▸ Task description
Compute the number of lines in the following data that include the word "Security", and output that number alone.

(Information given begins)

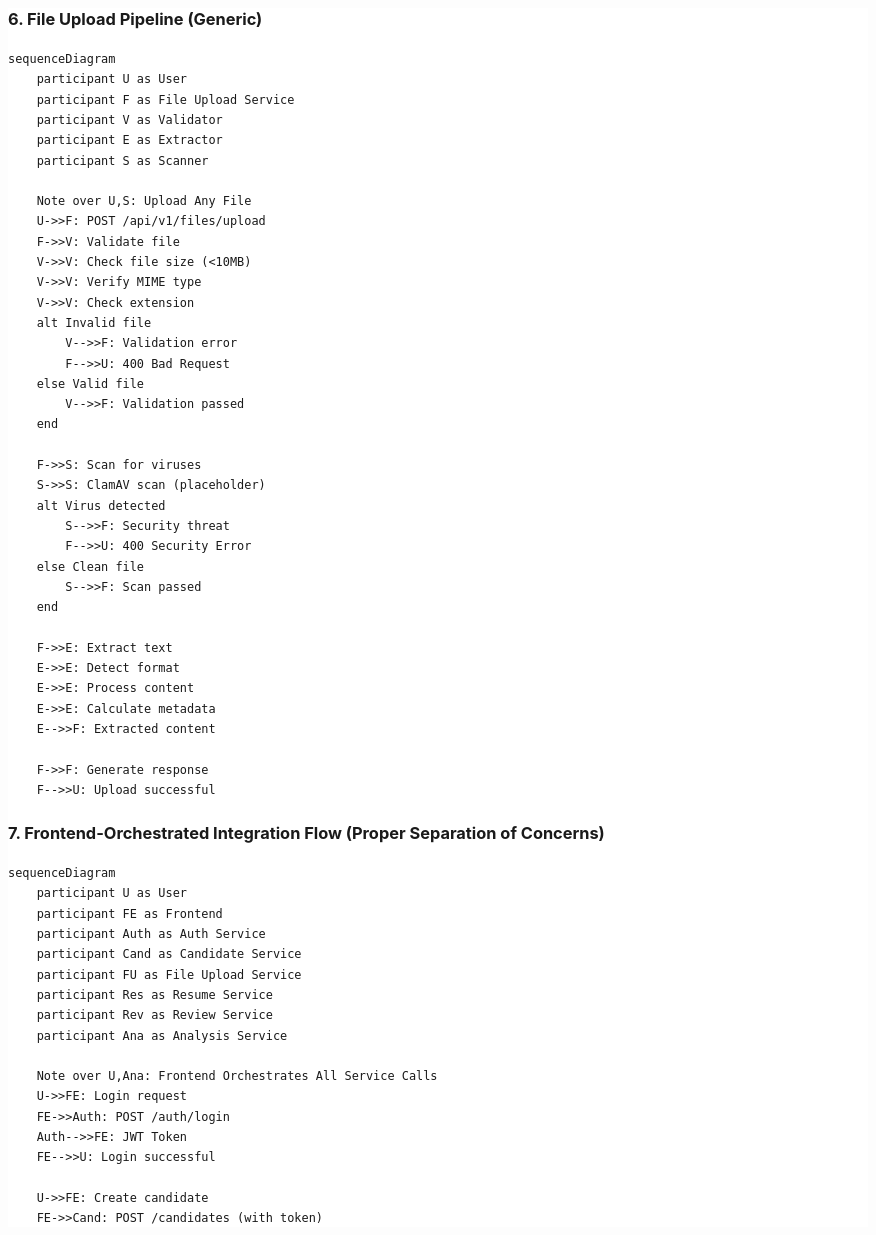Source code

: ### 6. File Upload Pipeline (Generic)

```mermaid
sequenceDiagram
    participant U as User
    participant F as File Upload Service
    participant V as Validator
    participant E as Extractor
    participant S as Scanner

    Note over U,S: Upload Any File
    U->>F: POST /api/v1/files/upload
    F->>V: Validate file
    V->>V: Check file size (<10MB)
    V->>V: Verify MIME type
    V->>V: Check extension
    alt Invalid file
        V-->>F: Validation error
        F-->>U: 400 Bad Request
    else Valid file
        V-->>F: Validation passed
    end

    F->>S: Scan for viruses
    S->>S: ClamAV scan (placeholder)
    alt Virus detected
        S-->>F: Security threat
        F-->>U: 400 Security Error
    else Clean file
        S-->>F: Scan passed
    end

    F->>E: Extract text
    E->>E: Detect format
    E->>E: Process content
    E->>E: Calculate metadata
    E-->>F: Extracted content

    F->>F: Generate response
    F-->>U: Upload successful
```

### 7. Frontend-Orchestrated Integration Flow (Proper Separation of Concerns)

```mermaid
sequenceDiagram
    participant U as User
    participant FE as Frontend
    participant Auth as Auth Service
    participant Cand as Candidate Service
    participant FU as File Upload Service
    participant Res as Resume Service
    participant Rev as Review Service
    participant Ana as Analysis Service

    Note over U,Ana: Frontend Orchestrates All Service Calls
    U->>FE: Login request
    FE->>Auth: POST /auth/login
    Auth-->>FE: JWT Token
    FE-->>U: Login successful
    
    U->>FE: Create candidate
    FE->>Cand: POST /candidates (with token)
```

(Information given ends)
(Information given begins)

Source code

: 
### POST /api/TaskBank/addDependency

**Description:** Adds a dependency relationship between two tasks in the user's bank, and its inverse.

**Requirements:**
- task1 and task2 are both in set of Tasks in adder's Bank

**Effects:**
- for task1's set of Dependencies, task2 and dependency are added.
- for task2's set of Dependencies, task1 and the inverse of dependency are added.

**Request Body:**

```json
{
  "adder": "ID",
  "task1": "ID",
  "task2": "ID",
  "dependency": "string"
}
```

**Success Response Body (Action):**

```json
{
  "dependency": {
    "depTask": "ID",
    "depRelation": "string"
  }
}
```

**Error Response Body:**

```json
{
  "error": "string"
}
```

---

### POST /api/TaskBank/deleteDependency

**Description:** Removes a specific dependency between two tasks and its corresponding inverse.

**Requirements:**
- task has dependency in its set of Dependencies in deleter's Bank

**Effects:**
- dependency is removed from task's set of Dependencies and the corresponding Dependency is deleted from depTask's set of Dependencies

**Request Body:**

(Information given ends)

▸ Answer to the problem
2